Proportion of total water resources used

Proportion of terrestrial and marine areas protected

Proportion of species threatened with extinction

Target 7C: Halve, by 2015, the proportion of people without sustainable access to safe drinking water and basic sanitation (for more information see the entry on water supply)

Proportion of population with sustainable access to an improved water source, urban and rural

Proportion of urban population with access to improved sanitation

Target 7D: By 2020, to have achieved a significant improvement in the lives of at least 100 million slum-dwellers

Proportion of urban population living in slums

Goal 8: Develop a global partnership for development

Target 8A: Develop further an open, rule-based, predictable, non-discriminatory trading and financial system

Includes a commitment to good governance, development, and poverty reduction — both nationally and internationally

Target 8B: Address the Special Needs of the Least Developed Countries (LDC)
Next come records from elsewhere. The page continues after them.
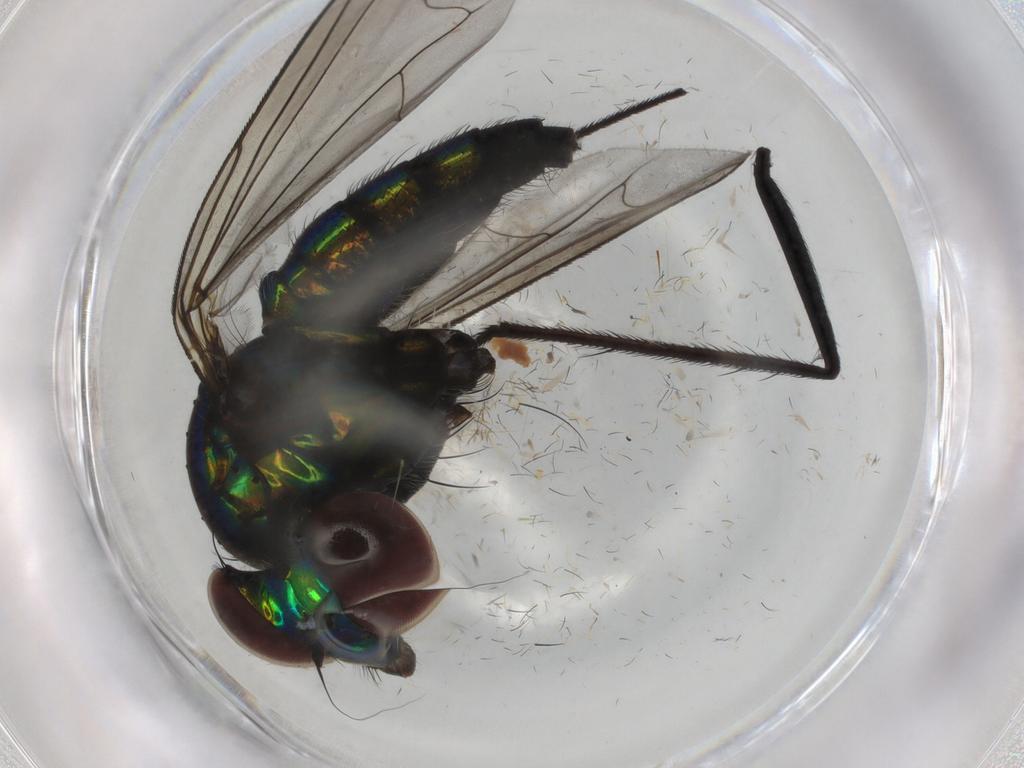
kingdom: Animalia
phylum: Arthropoda
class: Insecta
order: Diptera
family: Dolichopodidae
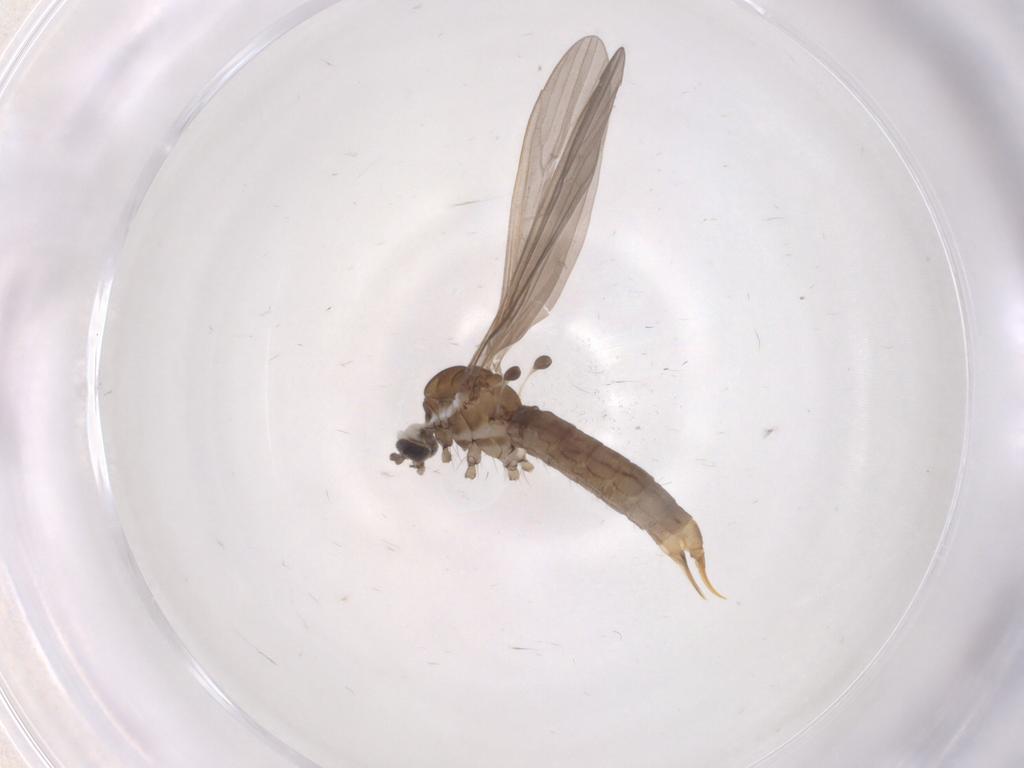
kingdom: Animalia
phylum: Arthropoda
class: Insecta
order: Diptera
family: Limoniidae
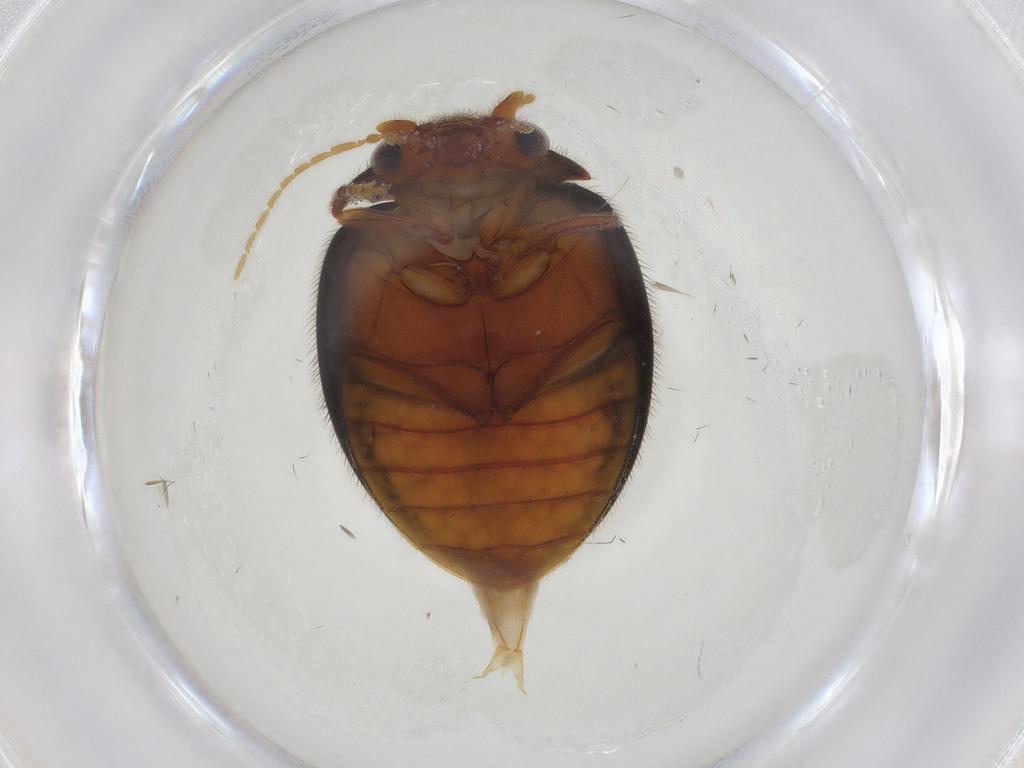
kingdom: Animalia
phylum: Arthropoda
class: Insecta
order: Coleoptera
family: Scirtidae
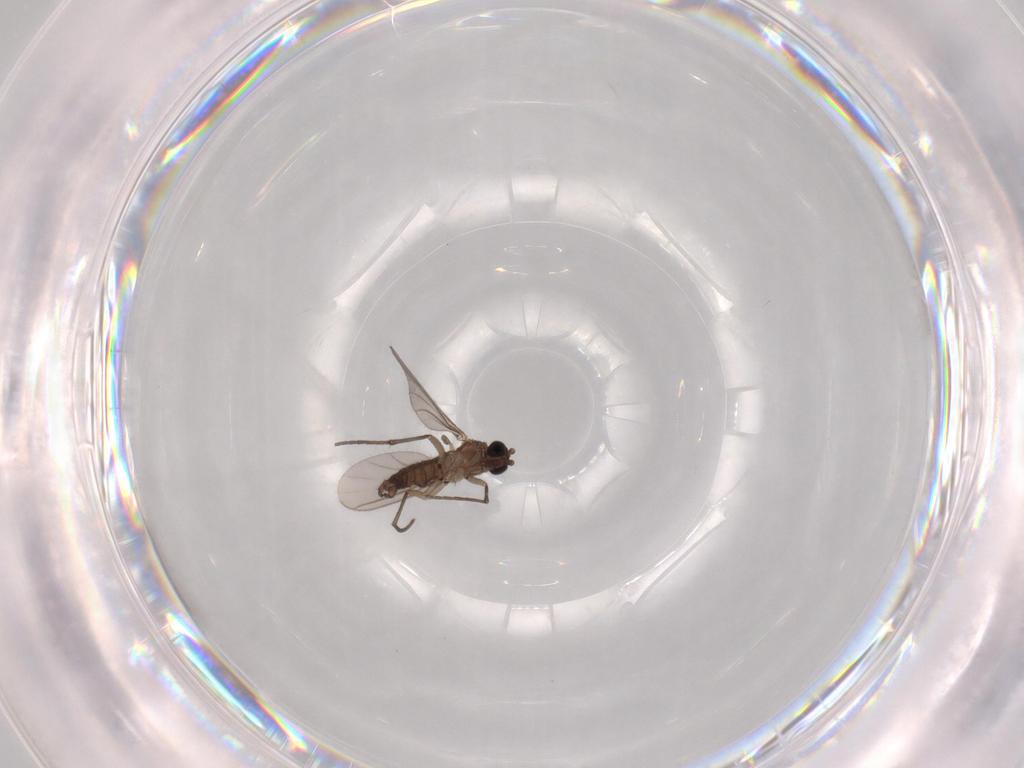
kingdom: Animalia
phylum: Arthropoda
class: Insecta
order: Diptera
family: Sciaridae
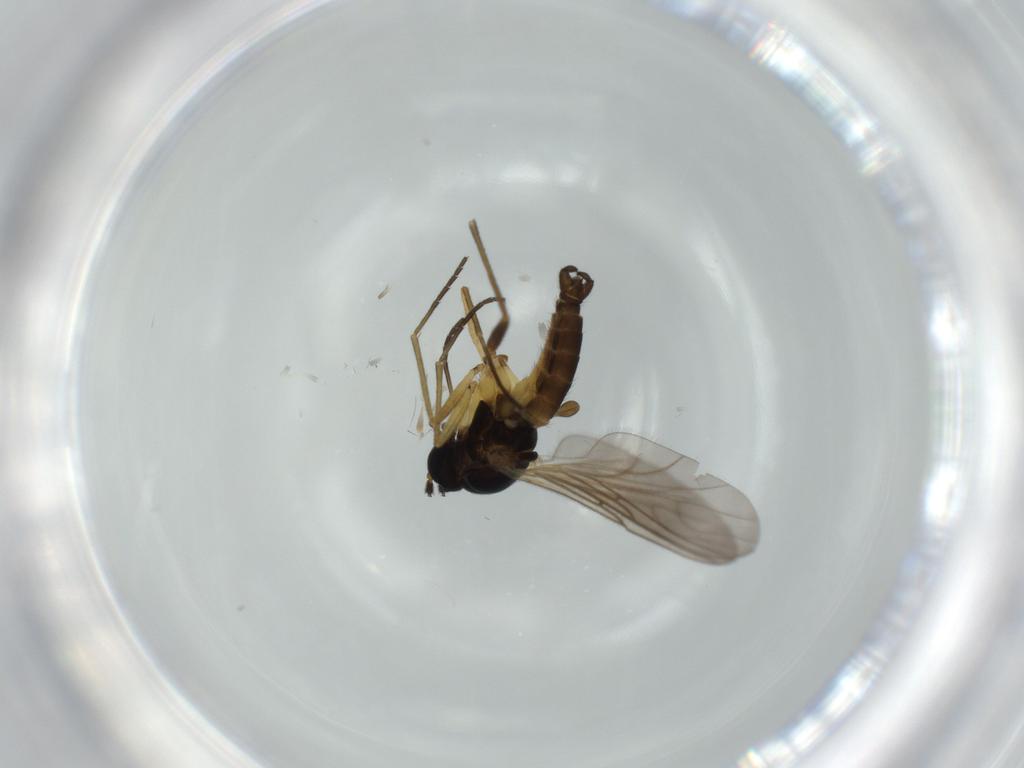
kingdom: Animalia
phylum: Arthropoda
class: Insecta
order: Diptera
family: Sciaridae
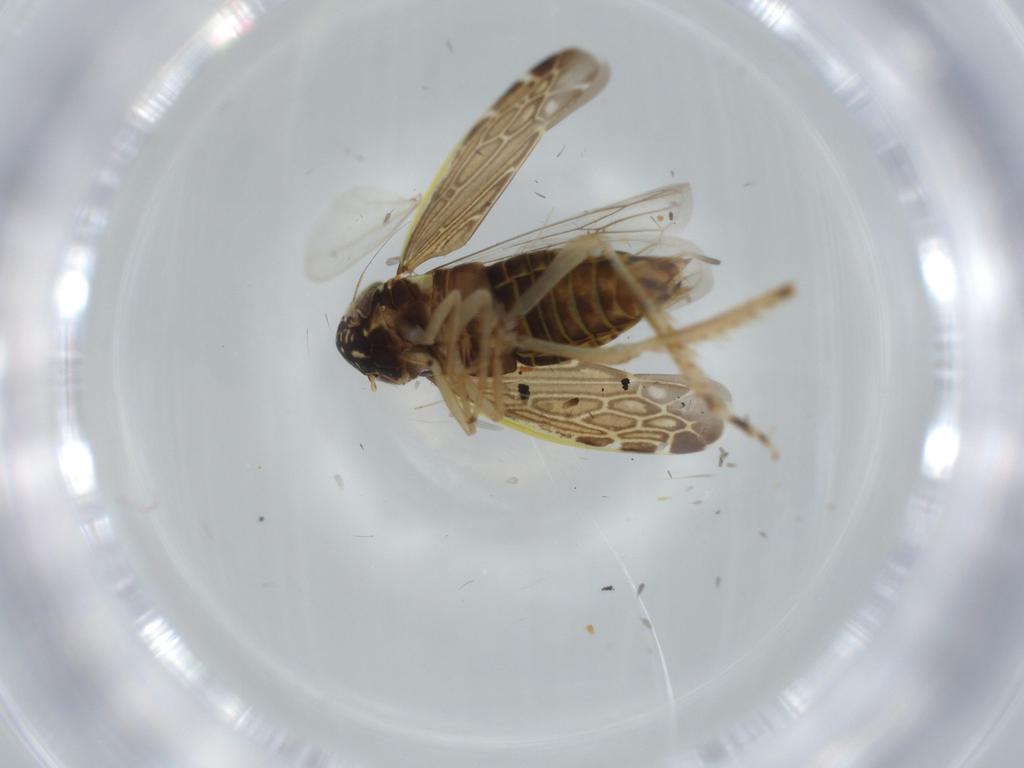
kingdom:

Includes: tariff and quota free access for LDC exports; enhanced program of debt relief for HIPC and cancellation of official bilateral debt; and more generous ODA (Overseas Development Assistance) for countries committed to poverty reduction

Target 8C: Address the special needs of landlocked developing countries and small island developing States

Through the Program of Action for the Sustainable Development of Small Island Developing States and the outcome of the twenty-second special session of the General Assembly

Target 8D: Deal comprehensively with the debt problems of developing countries through national and international measures in order to make debt sustainable in the long term.

There is much among the morass of meddling that Americans would find offensive and contrary to their own notions of right, wrong, moral, and immoral. The “universal” access to birth control, the education of elementary school children on the ways to avoid contracting HIV, and the setting of gender goals for elected representatives, to illuminate but a few. All are core elements of this plan.

While others of the goals and their associated metrics are noble and would arguably improve the quality of life for many of the world's poor, the participation of the government of the United States in such a scheme is not provided for in the specifically enumerated powers set forth in the Constitution. Charity is a sanctifying principle as practiced by an individual of his own free will. That same principle, however, if forcibly imposed on a man by his government, is stripped of all such ennobling power and ironically enslaves those forced to obey.

Furthermore, regardless of whether the United States accomplishes these goals, indeed, regardless of whether or not the United States actively and enthusiastically participates in the furthering of the intents of these goals, millions and millions of taxpayer dollars are being funneled into the various global currency reserves and banks that lend money to developing nations that despite the constant deposits, never seem to progress toward the "good governance" that reputedly follows from such investments.

The President, the Congress, and the people of the United States, should refuse to participate any longer in these globalist boondoggles that impoverish our own nation, enrich no one, violate our sense of right and wrong, and disdainfully ignore the impassable boundaries of power drawn by our Constitution.